Alberta Premier Jason Kenney was suffering from “a chronic condition he has had since childhood that results in mild congestion during cold and dry weather” and not COVID-19 when he appeared sounding sick at a press conference this week, his office said Wednesday.
The statement, which was posted to social media, came after Kenney’s appearance on Tuesday. He sounded congested, leading to debate online over whether he should have instead remained isolated at home, as per a recommendation from Alberta’s Chief Medical Officer of Health Dr.
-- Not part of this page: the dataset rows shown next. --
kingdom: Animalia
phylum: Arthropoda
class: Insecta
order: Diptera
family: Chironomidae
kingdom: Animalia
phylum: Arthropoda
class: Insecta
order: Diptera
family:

Deena Hinshaw.
“He has spoken with his physician about his condition as it related to COVID-19 protocols,” read the Wednesday statement from Kenney’s office.
“His physician confirmed to him that because his mild seasonal congestion is associated with a longstanding pre-existing condition, it should not be considered a new symptom that would be indicative of COVID-19.”
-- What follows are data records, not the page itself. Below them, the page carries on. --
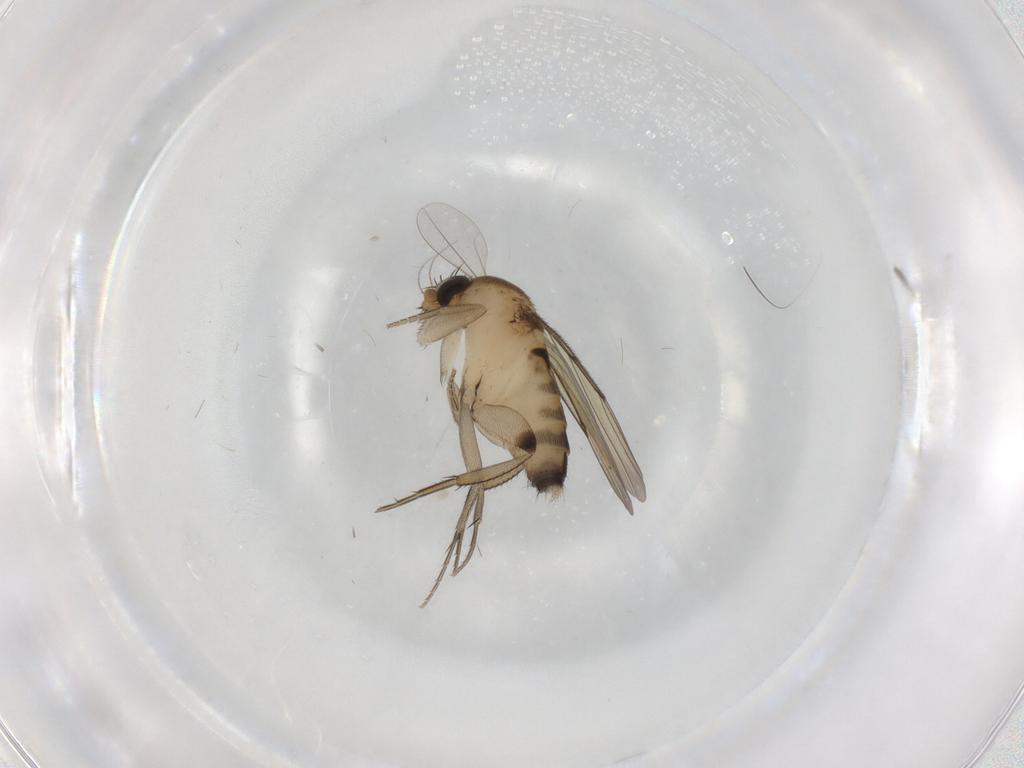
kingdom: Animalia
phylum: Arthropoda
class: Insecta
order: Diptera
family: Phoridae
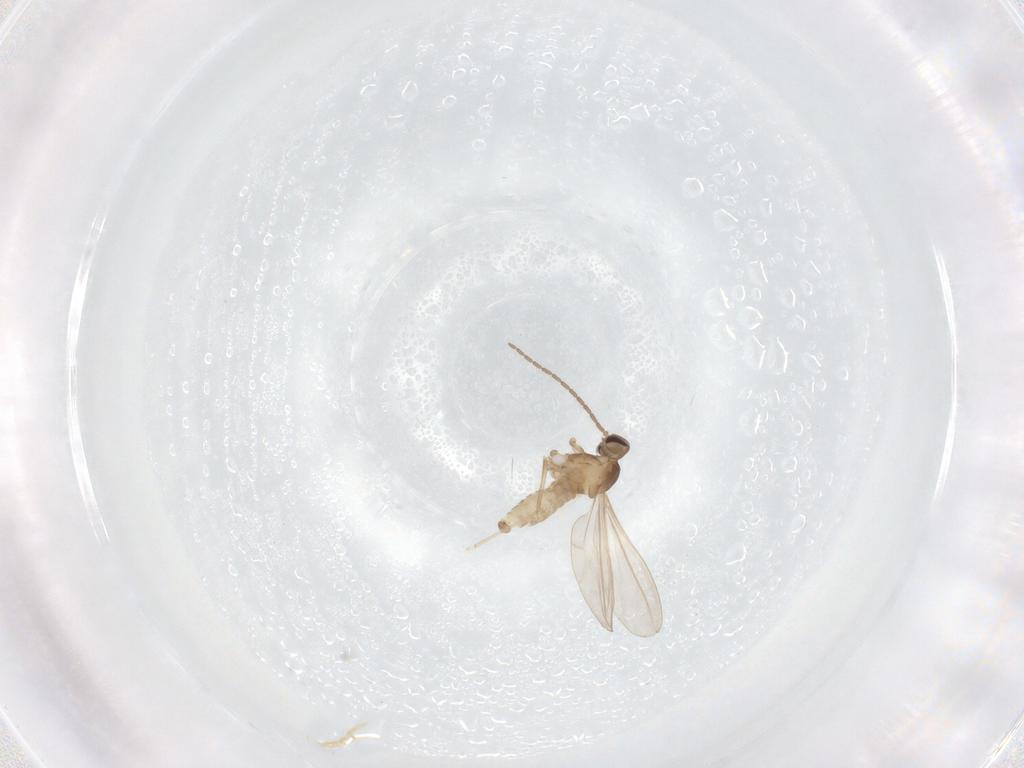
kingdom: Animalia
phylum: Arthropoda
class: Insecta
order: Diptera
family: Cecidomyiidae
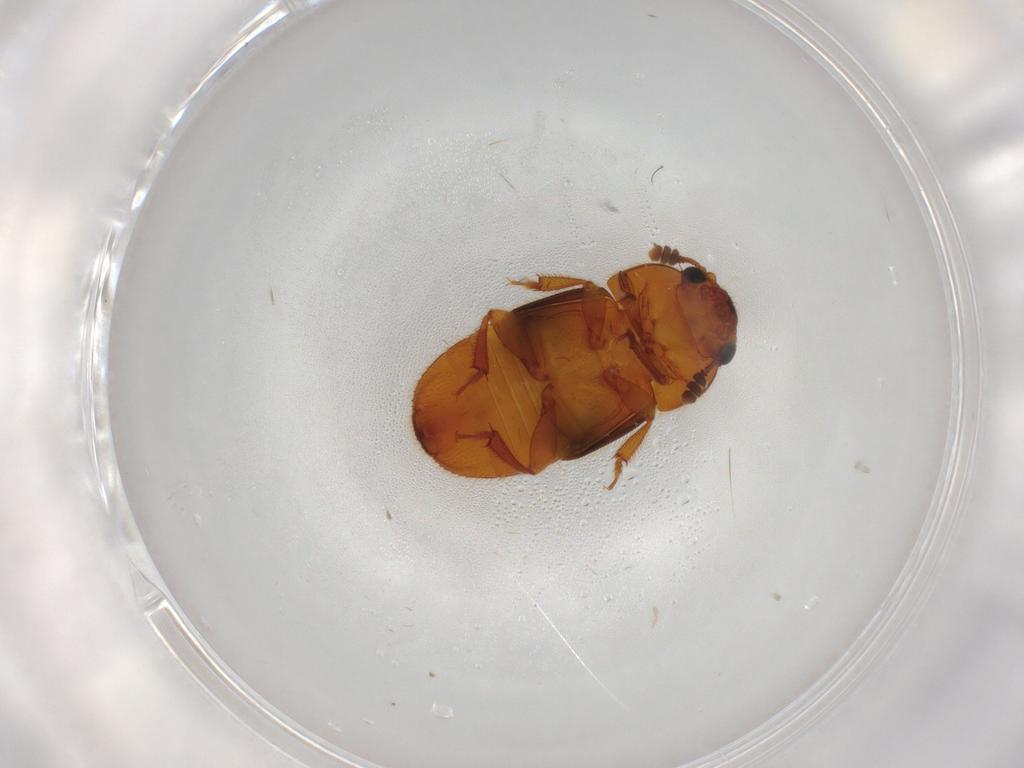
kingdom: Animalia
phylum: Arthropoda
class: Insecta
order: Coleoptera
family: Nitidulidae
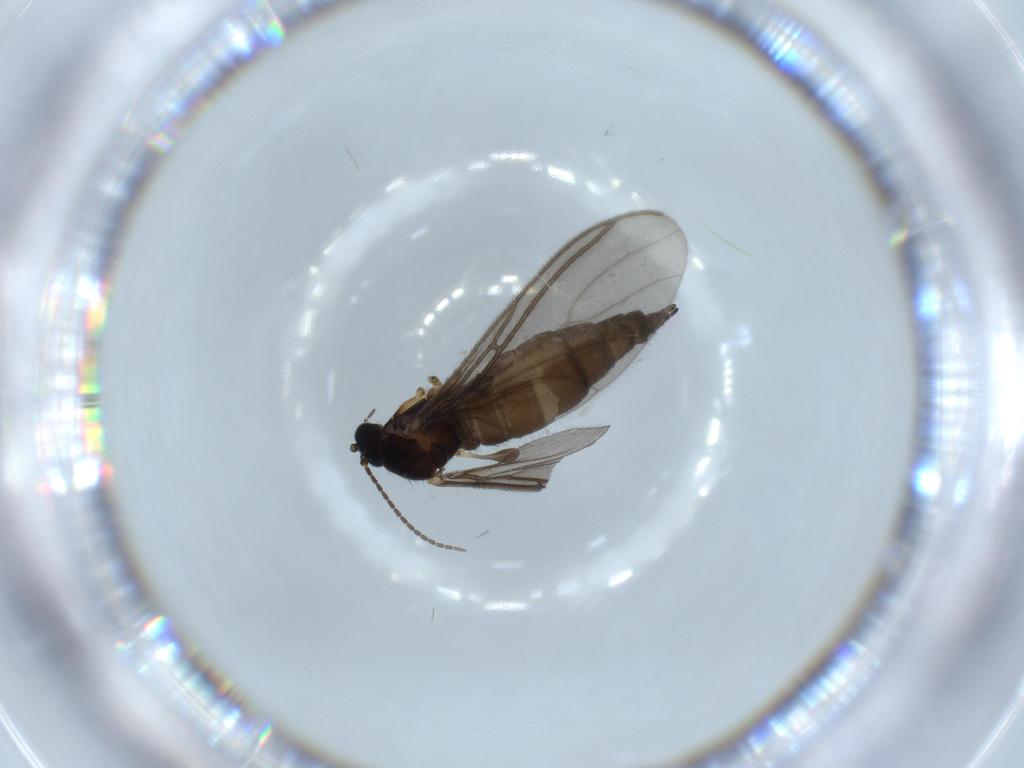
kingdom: Animalia
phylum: Arthropoda
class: Insecta
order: Diptera
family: Sciaridae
His spokesperson added Kenney took a rapid test 30 minutes before the press conference, which came back negative, and he was otherwise feeling in good health.
No mention was made of the pre-existing condition earlier when CTV News spoke to a Kenney spokesperson, who confirmed he was feeling “a bit congested.”
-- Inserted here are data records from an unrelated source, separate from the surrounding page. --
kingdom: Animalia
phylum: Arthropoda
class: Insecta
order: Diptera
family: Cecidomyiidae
Kenney also didn’t mention the condition during his appearance.
Much of the debate centred around advice from Hinshaw, who said during Tuesday’s press conference, “if you have symptoms you should stay home and away from others, even if you feel better,” and “please do not spend time with others if you are feeling sick, no matter what a rapid test result shows.”
Albertans are legally required to isolate and get tested for COVID-19 if they experience a number of symptoms, including:
- New onset of cough of worsening chronic cough;
- New or worsening shortness of breath or difficulty breathing;
- Sore throat;
- Runny nose, and;
- Loss of sense of smell or taste
Those who are not tested for COVID-19 must isolate for 10 days or until they are feeling better, whichever is longer.
Albertans with other symptoms are also advised to be tested, those include:
- Pain while swallowing;
- Stuffy nose;
- Muscle or joint ache;
- Feeling unwell, fatigued or exhausted;
- Nausea, vomiting, diarrhea, loss of appetite, and;
- Conjunctivitis (pink eye)
On Wednesday, the province announced a new record for daily case counts with 2,775 new cases on Dec. 28. Alberta has reported just over 11,000 new cases and 11 deaths over the last six days.
Wednesday’s full data update was the first since Dec. 23 and includes data from the six days from then to Dec. 28.